The Drug Policy Alliance has used news reports to track such cases. In 2011, there were just 363 articles referencing drug-induced homicide charges; by 2016, that number had grown to 1,178.

Oregon’s HB 2797 would stop short of charging anyone with homicide, but Lindsay LaSalle, the director of public health law and policy at the Drug Policy Alliance, sees HB 2797 and other states’ laws as one and the same.

“Most of them are similar to Oregon, in that it’s imposing a penalty on someone for the death of a person as the result of an overdose,” she says. “The differences are pretty meaningless.”

LaSalle, who follows overdose homicide policy and trials across the country, says she’s never seen a law like HB 2797 used to actually prosecute high-level dealers or manufacturers.

Instead, such laws are largely used to imprison low-level dealers—who are often addicted themselves—and LaSalle argues there’s “zero evidence” such legislation is effective in reducing overdose deaths. In fact, she says, laws like HB 2797 could actually lead to more overdose deaths, because those who find themselves in situations like John’s might avoid seeking help for fear they could go to prison. A recent report from the Drug Policy Alliance cited several studies in which drug users said they had been reluctant to seek help during a companion’s overdose because of fear of the police.

Oregon is one of 40 states with a “911 Good Samaritan” law that grants some immunity to drug users who call 911 to report an overdose. But that law only protects people from possession, paraphernalia, and probation violations—not overdose death charges.

“How Good Samaritan laws work is, people have to trust them and believe them,” says Outside In’s Wheelock. “Most drug users will eventually call for help, but they’re going to put if off longer if they’re afraid of being arrested.”

These concerns were brought up during the March committee hearing. Supporters of the bill—including Martinek’s family—said they were open to retooling the legislation to eliminate the mandatory minimum sentence, grant immunity to those who seek help from first responders, and instruct law enforcement to only use it to prosecute high-level manufacturers and dealers. If lawmakers decide to rewrite the bill, it likely wouldn’t be passed this legislative session.

LaSalle says that while changing the language would reduce HB 2797’s potential harm, the bill is still flawed because it focuses on reducing drug supply rather than offering addiction prevention and treatment.

“It’s a terrible policy from the start,” she says. “We have [focused on supply] for 50 years, and the supply is more prolific and deadly and cheaper than it ever was before.”

Instead, LaSalle says, legislators should treat addiction like a public health issue. Oregon is making strides to do just that—Governor Kate Brown’s Opioid Epidemic Task Force, created in 2017 to address the opioid crisis, has won approval from local advocates like Wheelock. Wheelock is especially optimistic about one program it created, Project Nurture, which would provide concurrent prenatal care and addiction treatment to those who are pregnant.

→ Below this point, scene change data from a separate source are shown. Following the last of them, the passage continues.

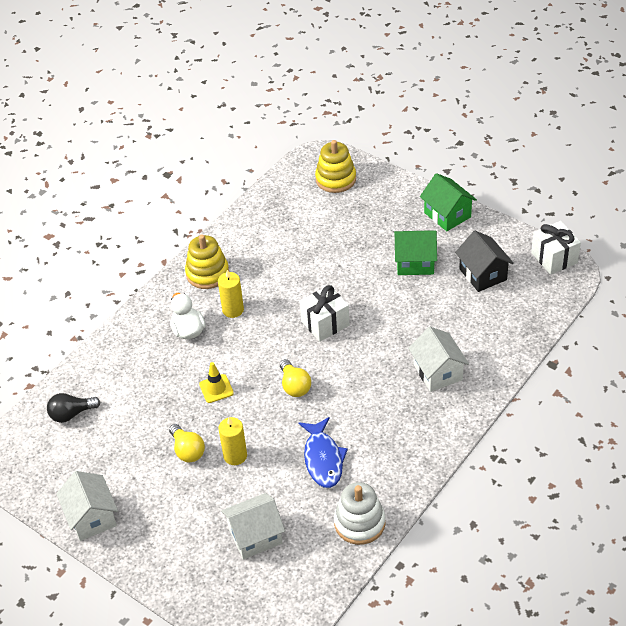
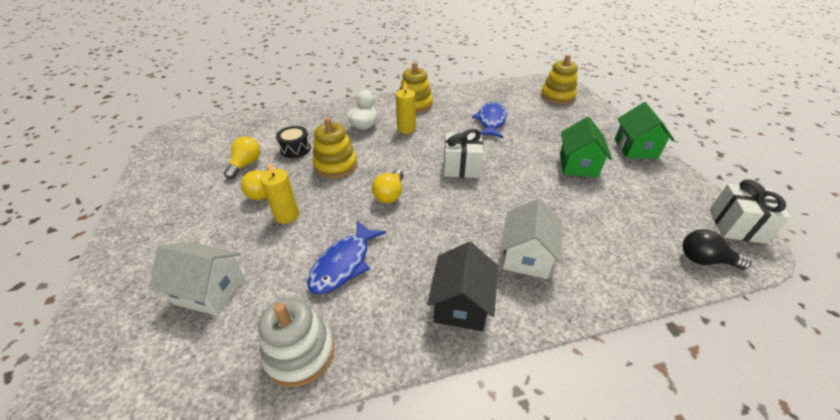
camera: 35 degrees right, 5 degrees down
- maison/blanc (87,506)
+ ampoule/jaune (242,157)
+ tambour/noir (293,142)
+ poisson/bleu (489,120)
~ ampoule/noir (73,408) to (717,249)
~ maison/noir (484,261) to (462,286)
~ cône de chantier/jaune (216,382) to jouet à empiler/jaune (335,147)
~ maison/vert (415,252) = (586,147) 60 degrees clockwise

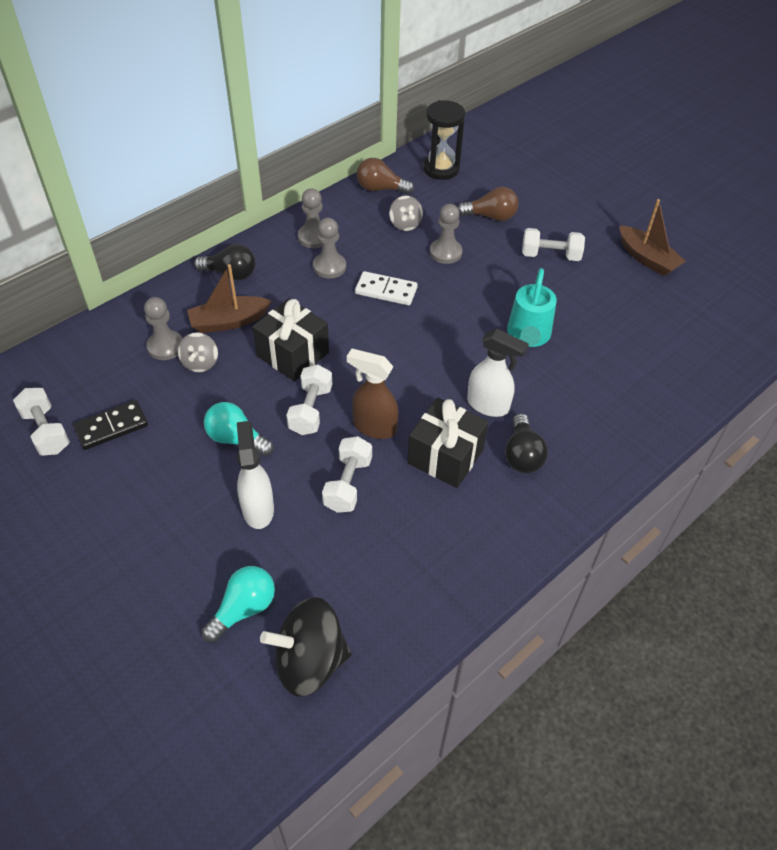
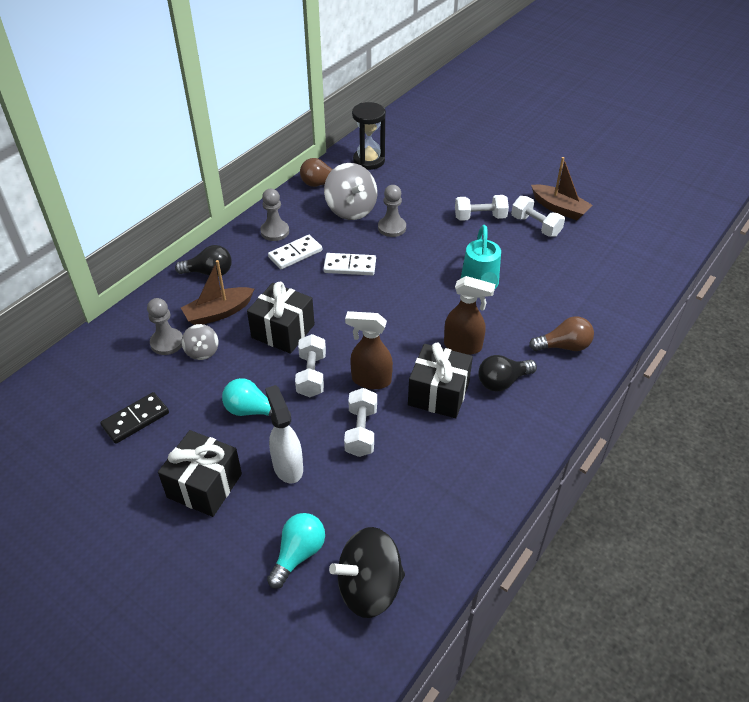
camera: 10 degrees left, 5 degrees down
+ cadeau/noir (200,473)
~ haltère/blanc (41,422) to (538,216)
~ ampoule/marron (488,204) to (561,333)
~ pion/gris (329,248) to domino/blanc (295,252)
~ vaporisateur/blanc (498,373) to vaporisateur/marron (469,315)
~ ampoule/noir (526,443) = (507,373) 75 degrees clockwise
~ toupie/gris (406,213) = (350,191) x1.86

“I don’t think a law enforcement solution is what we need,” says Wheelock. “There is no other medical condition in which law enforcement is considered a key stakeholder.... As a community and as a state, we need to be looking toward, ‘What are the root causes of addiction? And how can we treat those root causes?’”

During his period of drug use, John faced multiple possession and delivery charges. He spent what should have been his senior year of high school in an Oregon Youth Authority detention center, and once spent six months in jail awaiting trial.

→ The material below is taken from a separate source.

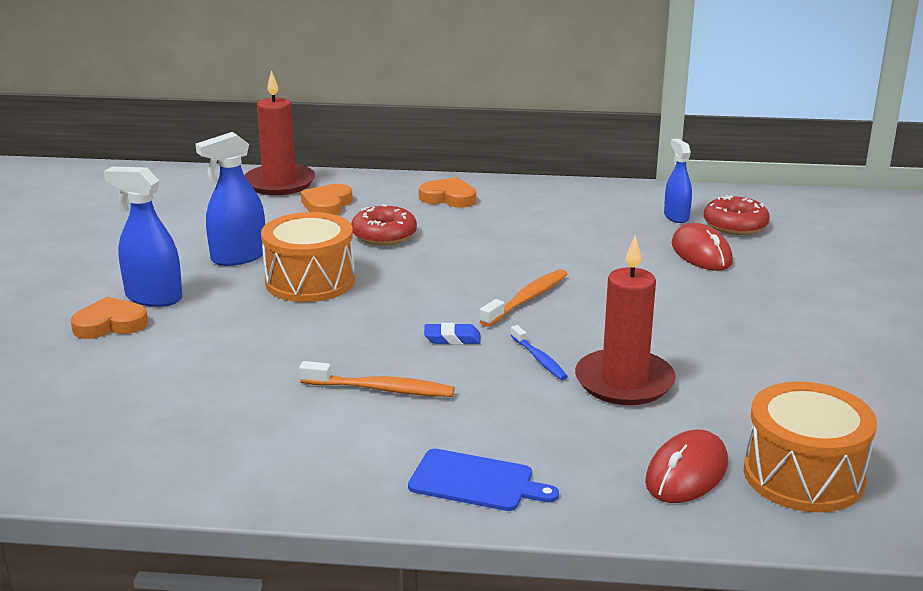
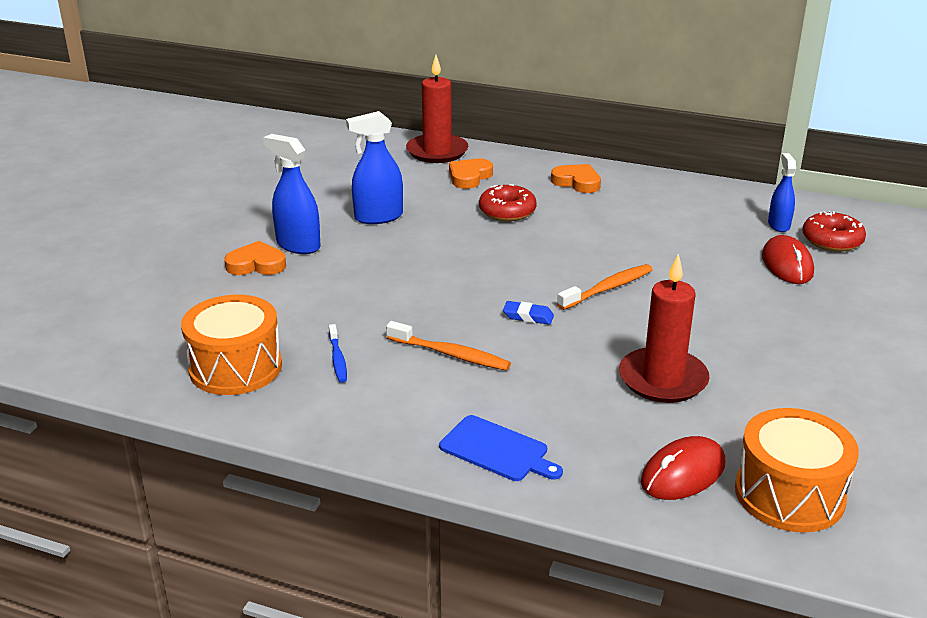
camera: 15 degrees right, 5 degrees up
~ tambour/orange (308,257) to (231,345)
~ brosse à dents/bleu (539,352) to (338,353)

He’s now studying criminal justice and criminology at Portland State University’s graduate school. He said he plans to work to curb legislation like HB 2797—which he says would put more addicted people in prison—and will support policies that connect drug users with services to stay safe and get clean.

“There’s a darkness that people experience with addiction that a lot of people don’t experience,” John says. “And when you come out of it, they’re a lot of good-spirited, bright, caring people that you don’t see in the general population. And they contribute good things to this world.”